Afghan Anticorruption Official Suspects Ministers Of Graft
October 13, 2011
KABUL -- A senior Afghan official says he believes some cabinet ministers are involved in corruption because of their failure to work with his graft-monitoring agency, RFE/RL's Radio Free Afghanistan reports.
Azizullah Ludin, the head of Afghanistan's High Office for Oversight and Anticorruption (HOOAC), told RFE/RL that several senior government officials have failed to cooperate with his office, leading him to suspect they are involved in corruption.
"We are facing a lack of cooperation from those in high positions in the government," Ludin said on October 11. "They think they are above the law. Their behavior is comparable to King Louis the 14th of France who declared 'I am the state.'"

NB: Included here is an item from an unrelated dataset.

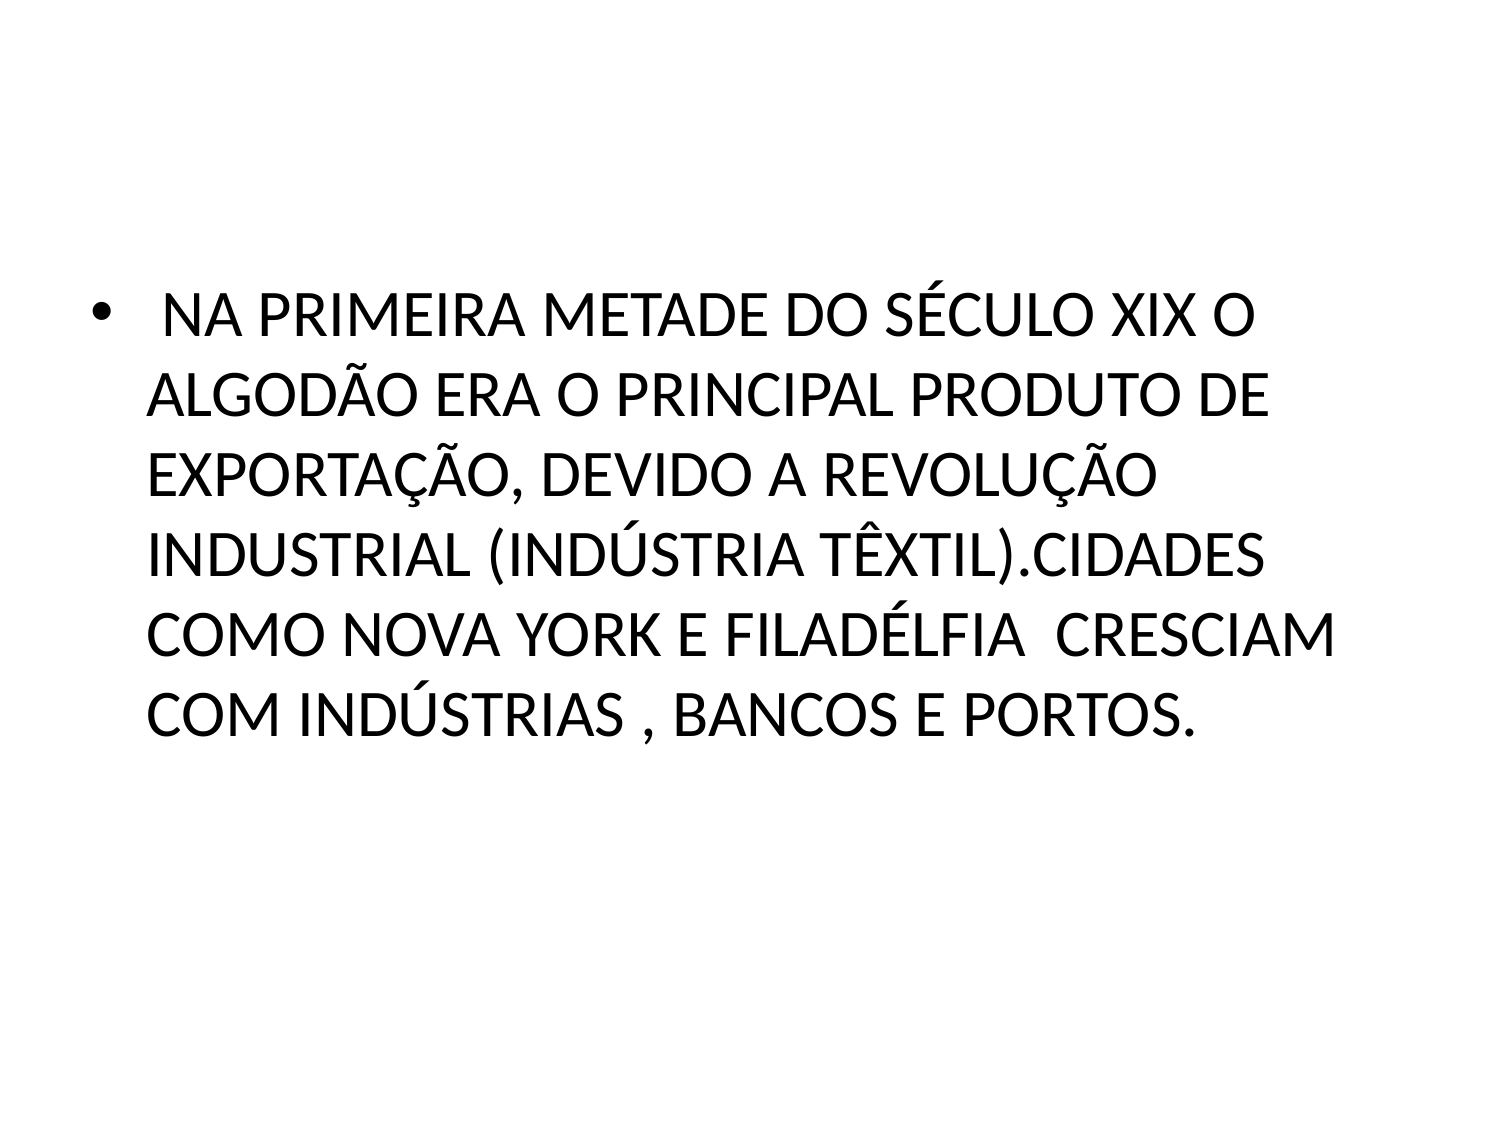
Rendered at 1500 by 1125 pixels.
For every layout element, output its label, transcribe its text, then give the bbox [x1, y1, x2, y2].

Ludin did not name specific ministers who are not cooperating with the HOOAC or offer proof that they are involved in corruption.
He said he told President Hamid Karzai about this issue and "informed him that measures need to be taken to ensure everybody is equal before the law."
Ludin added that the existence of corruption and the government's inability to tackle it are one of the reasons for the Afghan people's lack of trust in Kazai's administration.
Kabul-based political analyst Isak Atmar told RFE/RL that a special tribunal should be created to tackle corruption cases among top government officials.
"The people of Afghanistan want action to be taken against corrupt officials," Atmar said. "People expect that sooner or later those accused of widespread corruption will be brought to justice in court. The other option would be to create a special court that will primarily investigate corruption at the highest levels of government."
This is not the first time anticorruption agencies have accused ministers in Karzai's government of corruption, bribery, or abuse of office.
Western officials have complained about such problems for several years, leading Karzai to establish the HOOAC in 2010.
Karzai has said on several occasions that he is doing all he can to battle corruption within his government.
Nonetheless, he maintains that government officials are not the only perpetrators of such crimes, citing foreign security firms and even provincial reconstruction units working in Afghanistan as also being involved in corruption.